Sind Sie als Sternekoch ein anspruchsvoller Gast?

Nein, ich bin einer der unkompliziertesten Gäste, die man sich vorstellen kann. Es kommt allerdings vor, dass mich Freunde oder Bekannte nicht bei sich zu Hause einladen, weil sie denken, das sei anders. Sie treffen sich dann lieber mit mir in einem Restaurant oder so (lacht). Aber auch dort würde ich mir eher die Zunge abschneiden, als etwas umzubestellen. Schließlich weiß ich, wie anstrengend so etwas für den Koch und sein Team ist.

Wo geht Gregor Ruppenthal gerne essen, wenn er gerade mal nicht selbst hinterm Herd steht?

Ach, da gibt’s nichts Spezielles. Ich gehe im Alltag gerne ganz simpel essen, also ’ne Pizza oder Pasta. Denn privat möchte ich abschalten und meine Rolle als Koch vergessen.

Verraten Sie uns zum Schluss noch, was die aktuellen Food-Trends sind?

Es wird insgesamt leichter gekocht, Gemüse wird immer wichtiger, es geht weg von der Funktion als Beilage. Und es wird mehr auf Qualität geachtet – ein Trend, den ich sehr begrüße.

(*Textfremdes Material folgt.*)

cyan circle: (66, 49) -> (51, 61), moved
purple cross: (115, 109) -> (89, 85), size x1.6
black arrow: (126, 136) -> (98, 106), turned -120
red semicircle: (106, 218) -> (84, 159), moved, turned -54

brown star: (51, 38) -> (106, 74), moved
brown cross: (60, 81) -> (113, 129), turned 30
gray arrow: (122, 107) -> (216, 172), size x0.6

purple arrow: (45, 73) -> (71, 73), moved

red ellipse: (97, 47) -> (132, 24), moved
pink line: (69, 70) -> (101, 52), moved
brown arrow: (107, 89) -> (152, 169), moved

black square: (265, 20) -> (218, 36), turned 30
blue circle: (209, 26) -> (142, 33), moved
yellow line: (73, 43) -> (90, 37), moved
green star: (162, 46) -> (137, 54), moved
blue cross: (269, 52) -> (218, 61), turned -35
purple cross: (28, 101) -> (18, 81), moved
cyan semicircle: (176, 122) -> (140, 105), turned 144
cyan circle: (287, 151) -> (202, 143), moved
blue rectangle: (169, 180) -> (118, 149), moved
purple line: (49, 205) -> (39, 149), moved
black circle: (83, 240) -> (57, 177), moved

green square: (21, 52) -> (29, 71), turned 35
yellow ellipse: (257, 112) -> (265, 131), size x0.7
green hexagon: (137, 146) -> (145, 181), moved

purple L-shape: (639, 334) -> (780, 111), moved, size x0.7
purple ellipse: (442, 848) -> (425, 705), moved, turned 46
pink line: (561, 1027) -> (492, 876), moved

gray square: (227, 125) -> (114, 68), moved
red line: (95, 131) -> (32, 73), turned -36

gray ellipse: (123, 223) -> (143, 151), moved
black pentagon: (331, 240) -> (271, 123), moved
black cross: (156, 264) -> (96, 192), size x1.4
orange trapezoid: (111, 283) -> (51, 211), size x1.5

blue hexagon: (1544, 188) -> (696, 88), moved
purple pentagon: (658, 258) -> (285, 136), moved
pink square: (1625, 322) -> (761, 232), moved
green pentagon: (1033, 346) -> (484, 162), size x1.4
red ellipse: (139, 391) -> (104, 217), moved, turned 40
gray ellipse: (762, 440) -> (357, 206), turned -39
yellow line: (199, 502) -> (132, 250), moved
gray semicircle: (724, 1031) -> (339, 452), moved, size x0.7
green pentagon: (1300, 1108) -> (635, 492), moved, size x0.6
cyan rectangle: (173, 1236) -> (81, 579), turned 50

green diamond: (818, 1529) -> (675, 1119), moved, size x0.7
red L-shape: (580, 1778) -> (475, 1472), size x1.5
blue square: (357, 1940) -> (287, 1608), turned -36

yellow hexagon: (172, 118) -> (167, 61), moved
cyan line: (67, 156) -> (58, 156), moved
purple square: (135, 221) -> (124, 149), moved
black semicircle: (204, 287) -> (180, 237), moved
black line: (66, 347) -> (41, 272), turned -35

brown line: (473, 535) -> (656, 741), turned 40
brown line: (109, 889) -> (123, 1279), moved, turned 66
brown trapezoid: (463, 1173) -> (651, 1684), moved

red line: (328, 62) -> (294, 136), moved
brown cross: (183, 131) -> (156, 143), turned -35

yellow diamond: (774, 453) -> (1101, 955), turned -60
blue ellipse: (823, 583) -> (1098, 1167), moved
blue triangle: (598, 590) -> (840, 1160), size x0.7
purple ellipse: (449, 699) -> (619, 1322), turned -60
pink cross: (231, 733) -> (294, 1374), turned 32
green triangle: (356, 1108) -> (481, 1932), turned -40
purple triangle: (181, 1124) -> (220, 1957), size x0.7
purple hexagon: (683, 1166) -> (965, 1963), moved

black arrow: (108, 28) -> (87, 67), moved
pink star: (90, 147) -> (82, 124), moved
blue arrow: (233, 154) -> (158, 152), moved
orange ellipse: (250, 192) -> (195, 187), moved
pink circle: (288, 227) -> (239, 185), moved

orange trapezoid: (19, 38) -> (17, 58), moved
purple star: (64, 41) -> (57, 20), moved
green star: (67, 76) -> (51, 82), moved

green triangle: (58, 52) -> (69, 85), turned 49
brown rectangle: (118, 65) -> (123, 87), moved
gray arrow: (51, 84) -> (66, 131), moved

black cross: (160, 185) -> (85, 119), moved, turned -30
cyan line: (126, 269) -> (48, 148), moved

Rezept von Koch Gregor Ruppenthal

Gyoza-Ravioli vom Schweinebauch mit Passionsfrucht und Rettich

Rezept von Gregor Ruppenthal

Zutaten für 4 Personen
  • 500 g Schweinebauch
  • 70 g Sushi-Ingwer
  • 1 EL Senf
  • ½ Bund Thai-Basilikum
  • ½ Bund Schnittlauch
  • ½ Bund Koriander
  • 100 g Kimchi
  • Salz, schwarzer Pfeffer aus der Mühle
  • 6 Passionsfrüchte
  • 25 Gyoza-Teigblätter
  • 1 Ei
  • 1 Rettich
  • etwas Mirin
  • weißer Balsamico
  • etwas frischer Koriander für die Garnitur
  • etwas braune Kalbsjus
Zubereitung

1. Alle Zutaten für die Ravioli-Füllung durch die mittlere Scheibe des Fleischwolfes lassen.
2. Mit Salz und Pfeffer würzen.
3. Die Gyoza-Teigblätter mit Ei bestreichen.
4. Etwa 1 Esslöffel Füllung draufgeben und zu Halbmonden falten.
5. Etwa 2 Minuten in kochendem Salzwasser garen, danach in einer Pfanne in Öl fertiggaren.
6. Die Passionsfrüchte auskratzen und das Fruchtfleisch mit Salz und Pfeffer würzen.
7. Den Rettich in feine Streifen hobeln, mit Essig, Mirin, Salz und Pfeffer würzen.
8. Rettich in der Mitte des Tellers anrichten, Ravioli drum herum legen, mit Passionsfrucht und Kalbsjus umgießen und mit frischem Koriander garnieren.